**Written instruction:** Pull out every line below that contains the string "qUnion" and copy each one in full.

**Given data:**
☆ ☆ ☆ ☆ ☆ ☆ ☆
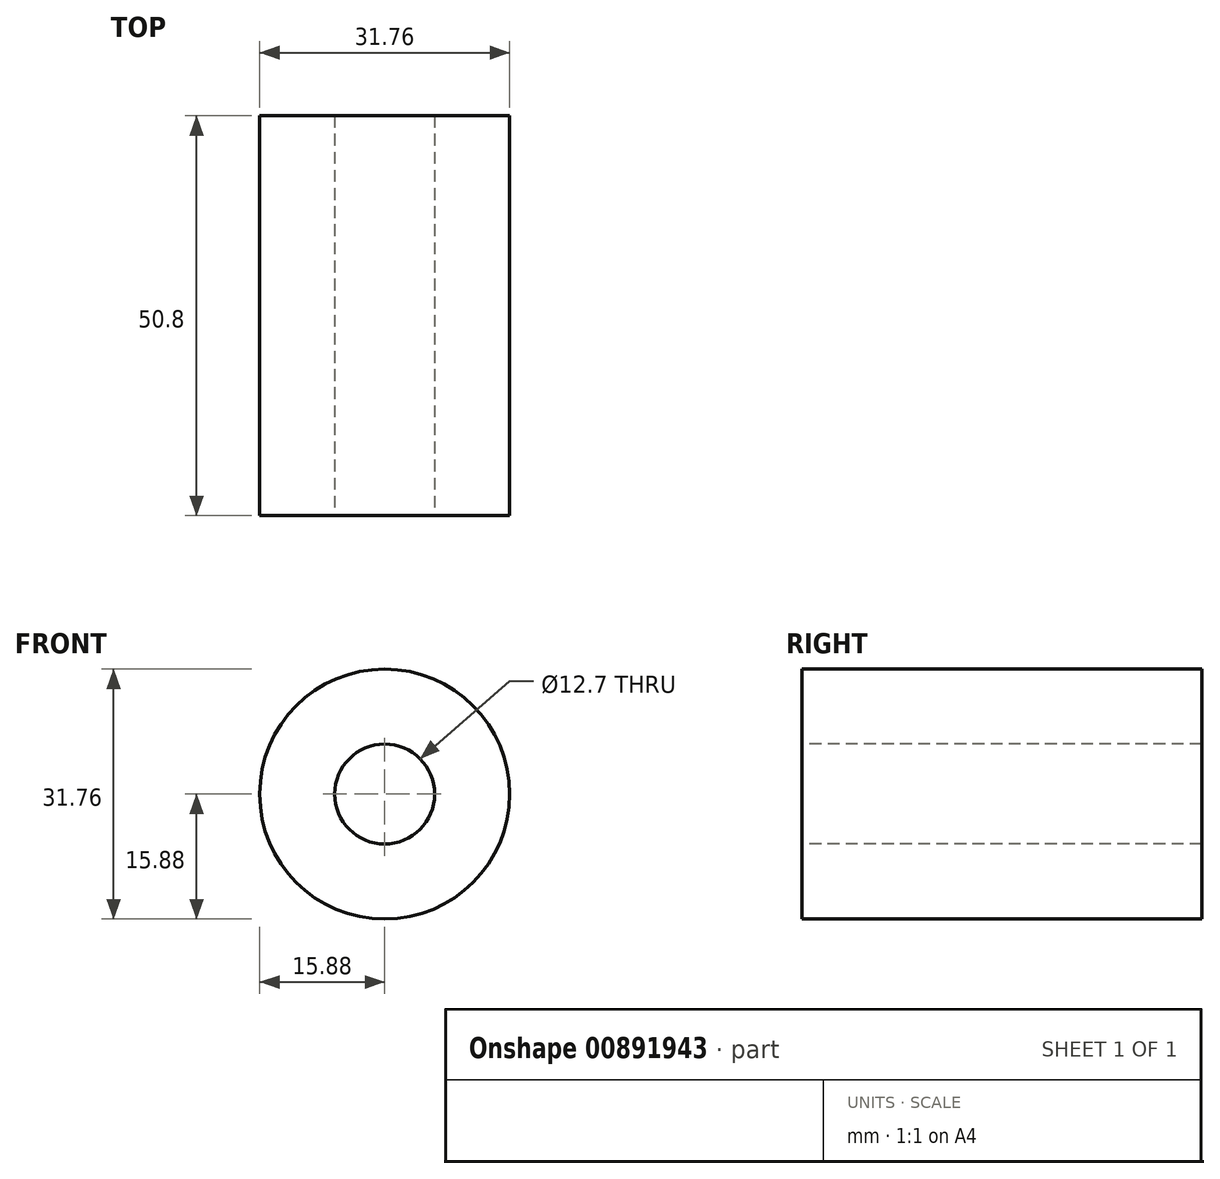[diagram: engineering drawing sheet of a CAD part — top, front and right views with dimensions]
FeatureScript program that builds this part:
annotation { "Feature Type Name" : "Feature", "Feature Type Description" : "" }
export const myFeature = defineFeature(function(context is Context, id is Id, definition is map)
    precondition{}
    {
        {
            var Q0;
            Q0=qCreatedBy(makeId("Front.planeOp"),FACE);
            var sketch = newSketch(context, id + "F0", { "sketchPlane" : qUnion([Q0])});
            skCircle(sketch, "E0", {"center": v(0, 0) * mm, "radius": 15.88 * mm});
            skCircle(sketch, "E1", {"center": v(0, 0) * mm, "radius": 6.35 * mm});
            skSolve(sketch);
        }
        {
            var Q0;
            Q0=makeQuery(id+"F0.imprint","IMPRINT",FACE,{"disambiguationData":[TD([[makeQuery(id+"F0.imprint","IMPRINT",EDGE,{"derivedFrom":sQuery(id+"F0.wireOp",EDGE,"E0")}),1.0]])]});
            extrude(context, id + "F1", {"entities" : qUnion([Q0]), "endBound" : BoundingType.SYMMETRIC, "oppositeDirection" : true, "depth" : 50.8 * mm, "offsetDistance" : 25.4 * mm});
        }
    });
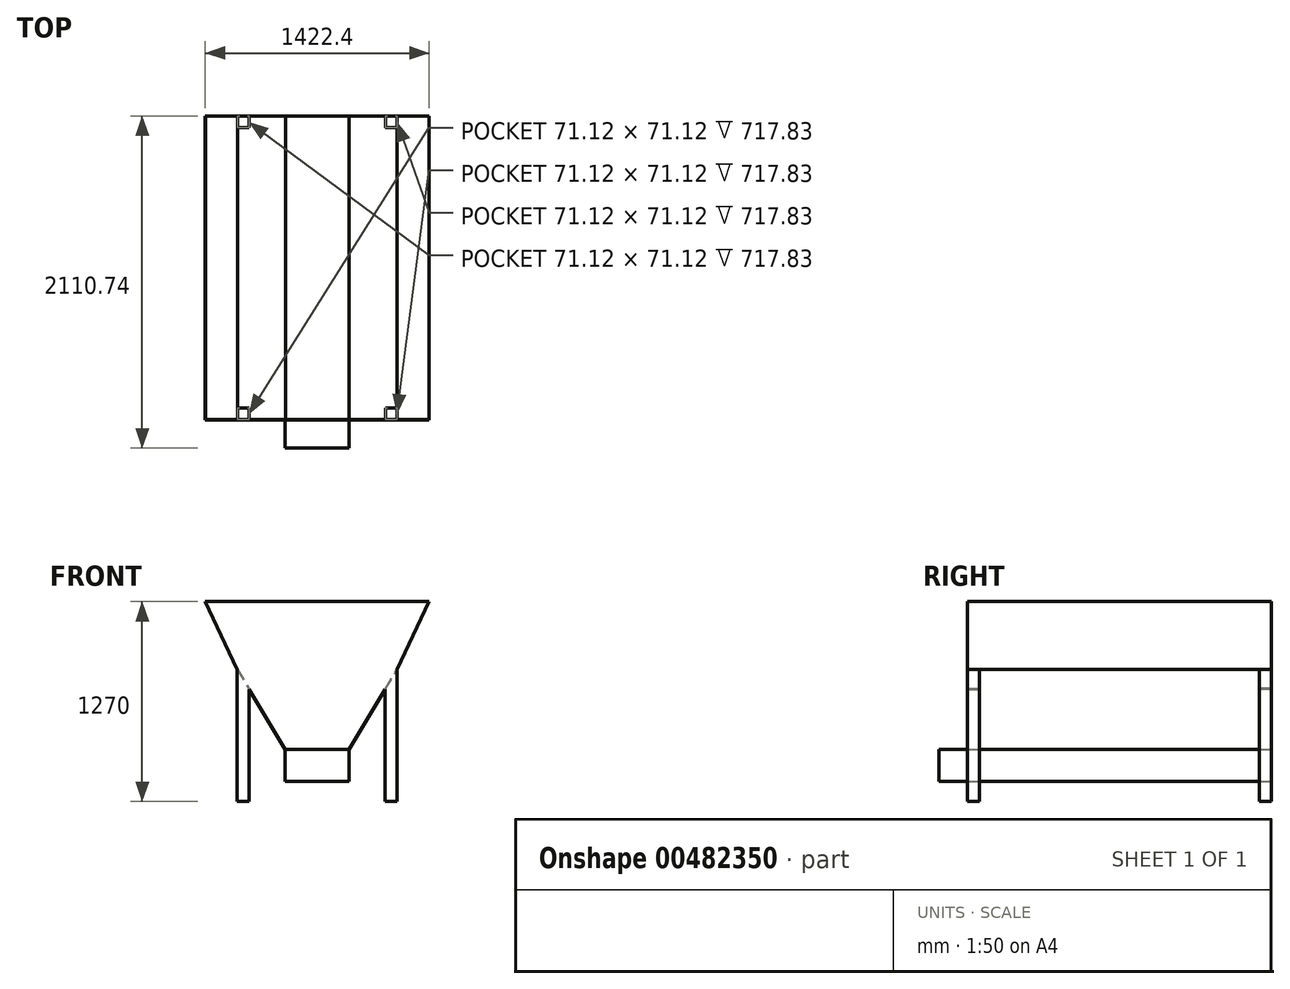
☆ ☆ ☆ ☆ ☆ ☆ ☆
**Solution to the exercise:**
            var sketch = newSketch(context, id + "F0", { "sketchPlane" : qUnion([Q0])});
            extrude(context, id + "F1", {"entities" : qUnion([Q0]), "endBound" : BoundingType.SYMMETRIC, "oppositeDirection" : true, "depth" : 50.8 * mm, "offsetDistance" : 25.4 * mm});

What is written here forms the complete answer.